**EXTRAIT:**
C’est aussi, probablement, la conséquence directe d’une mondialisation de plus en plus perçue comme malheureuse. La grande crise de 2008 n’y est pas étrangère.
Certains de ces pays sont davantage regardés que d’autres à l’échelle mondiale. Pourquoi, par exemple, la situation de Hong Kong ou, plus récemment, la révolte iranienne ont-elles ces échos particuliers à l’international ?
Bien sûr, il ne s’agit pas de hiérarchiser les mouvements de contestation entre eux. Si le monde regarde tout particulièrement Hong Kong ou l’Iran, c’est parce que tous deux sont les théâtres des contestations les plus significatives d’un point de vue géopolitique, compte tenu de l’importance de Hong Kong pour la crédibilité du pouvoir chinois d’une part, et de l’importance de l’Iran dans l’équilibre moyen-oriental d’autre part. Pour ces deux cas, ce n’est pas tant la nature de la contestation qui importe aux yeux du monde, c’est la nature du régime contesté. Une révolte à Hong Kong est un affront fait à Pékin, de même qu’une révolte iranienne, un affront fait à Téhéran. Les ensembles stratégiques potentiellement affectés par ces contestations sont bien plus centraux avec, du côté de Hong Kong, la crainte des probables conséquences d’une forte répression et, du côté iranien, des conséquences potentielles considérables pour l’avenir du Moyen-Orient dans son ensemble.
Si comparaison n’est pas raison, la mise en parallèle des deux cas offre elle aussi quelques similarités. La Chine comme l’Iran sont affaiblis de l’intérieur, à un moment où leur statut international paraît des plus prééminents, chacun à leur manière. Prenons Hong Kong. La situation n’affecte pas directement, pour le moment, le cœur du pouvoir chinois, mais elle constitue une irritation majeure, et est sans nul doute sujet d’inquiétudes. Si Hong Kong débouchait sur un véritable chaos, la stratégie chinoise, notamment vis-à-vis de Taïwan, en serait bien sûr affectée. D’ailleurs, l’obsession chinoise pour Taïwan apparaît très clairement dans son rapport à Hong Kong. En cas de poussée de la violence, les Chinois seront à un moment donné placés devant un dilemme : la Chine ne veut pas d’un nouveau Tian'anmen, mais pourra-t-elle seulement l’éviter si elle souhaite garder le contrôle ? Quelle option stratégique serait la plus dangereuse pour elle ? Montrer au monde qu’elle n’est pas capable de rétablir l’ordre, ou le rétablir d’une manière brutale qui nuirait à son soft power ?

**LISTE DES ACTIVITÉS:**
a - Réponds à ces questions sur l'extrait.
(i) Quelle crise l'extrait cite-t-il comme n'étant pas étrangère à une mondialisation vue comme malheureuse ?
(ii) Pour Hong Kong et l'Iran, qu'est-ce qui compte aux yeux du monde d'après l'extrait : la nature de la contestation ou la nature du régime contesté ?
(iii) Pour quel territoire l'extrait parle-t-il d'une obsession chinoise ?
b - Recopie le passage de l'extrait qui commence par « C’est aussi, probablement, la » et finit par « est pas étrangère. », en mettant « globalisation » à la place de « mondialisation ».
c - Dis si chacune de ces phrases est d'accord avec l'extrait, en répondant par oui ou non et en citant les mots de l'extrait qui tranchent.
(i) L'extrait veut classer les mouvements de contestation du plus important au moins important.
(ii) D'après l'extrait, la situation à Hong Kong touche déjà directement le cœur du pouvoir chinois.
(iii) D'après l'extrait, la Chine ne veut pas d'un nouveau Tian'anmen.

**LISTE DES ENREGISTREMENTS:**
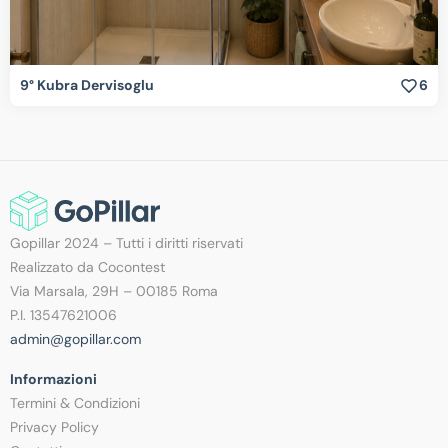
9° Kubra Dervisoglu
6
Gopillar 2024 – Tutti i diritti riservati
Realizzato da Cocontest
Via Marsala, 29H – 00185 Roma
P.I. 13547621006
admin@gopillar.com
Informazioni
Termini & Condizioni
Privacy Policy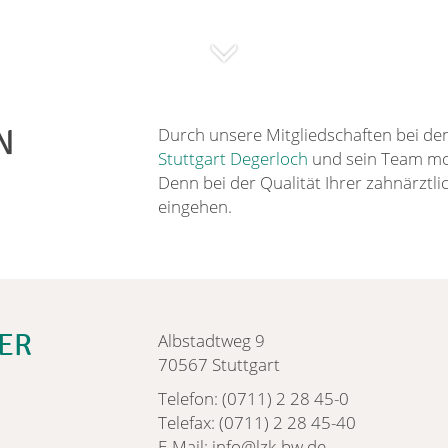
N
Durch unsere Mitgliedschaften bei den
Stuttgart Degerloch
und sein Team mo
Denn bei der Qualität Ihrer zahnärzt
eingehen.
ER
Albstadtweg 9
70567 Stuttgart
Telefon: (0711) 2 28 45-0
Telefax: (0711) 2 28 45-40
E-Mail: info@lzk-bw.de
...
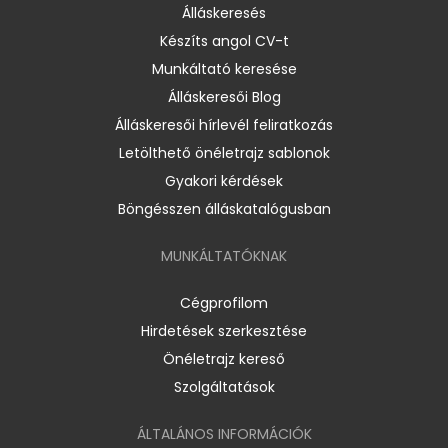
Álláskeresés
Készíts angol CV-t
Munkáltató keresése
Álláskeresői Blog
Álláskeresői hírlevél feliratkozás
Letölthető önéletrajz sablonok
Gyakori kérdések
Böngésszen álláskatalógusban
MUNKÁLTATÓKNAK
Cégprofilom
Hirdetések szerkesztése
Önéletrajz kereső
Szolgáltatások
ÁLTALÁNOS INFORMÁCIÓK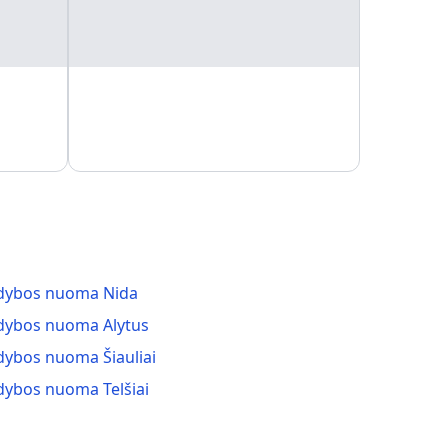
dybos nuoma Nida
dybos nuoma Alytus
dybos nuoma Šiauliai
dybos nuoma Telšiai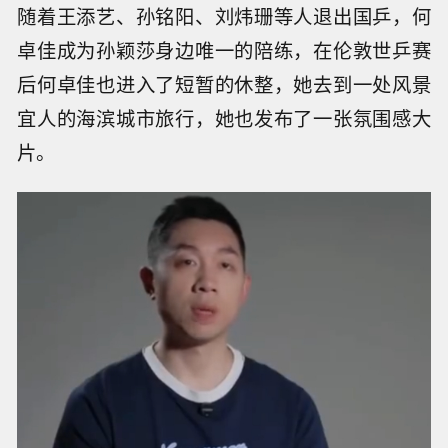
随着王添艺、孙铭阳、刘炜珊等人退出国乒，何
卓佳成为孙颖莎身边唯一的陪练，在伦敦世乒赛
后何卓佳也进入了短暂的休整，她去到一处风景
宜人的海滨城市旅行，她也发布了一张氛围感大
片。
---
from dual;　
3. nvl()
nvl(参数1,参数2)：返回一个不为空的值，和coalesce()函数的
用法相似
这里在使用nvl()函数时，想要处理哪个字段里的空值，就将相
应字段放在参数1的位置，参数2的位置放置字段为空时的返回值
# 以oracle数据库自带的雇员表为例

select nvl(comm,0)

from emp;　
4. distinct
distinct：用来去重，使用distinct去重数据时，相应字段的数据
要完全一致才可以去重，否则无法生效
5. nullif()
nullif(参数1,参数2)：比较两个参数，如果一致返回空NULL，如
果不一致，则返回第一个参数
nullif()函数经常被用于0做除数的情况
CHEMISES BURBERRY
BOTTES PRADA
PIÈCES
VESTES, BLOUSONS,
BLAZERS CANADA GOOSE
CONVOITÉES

**CORRIGÉ DES ACTIVITÉS:**
a -
(i) La grande crise de 2008.
(ii) La nature du régime contesté.
(iii) Taïwan.

b -
C’est aussi, probablement, la conséquence directe d’une globalisation de plus en plus perçue comme malheureuse. La grande crise de 2008 n’y est pas étrangère.

c -
(i) Non : « il ne s’agit pas de hiérarchiser les mouvements de contestation entre eux »
(ii) Non : « La situation n’affecte pas directement, pour le moment, le cœur du pouvoir chinois »
(iii) Oui : « la Chine ne veut pas d’un nouveau Tian'anmen »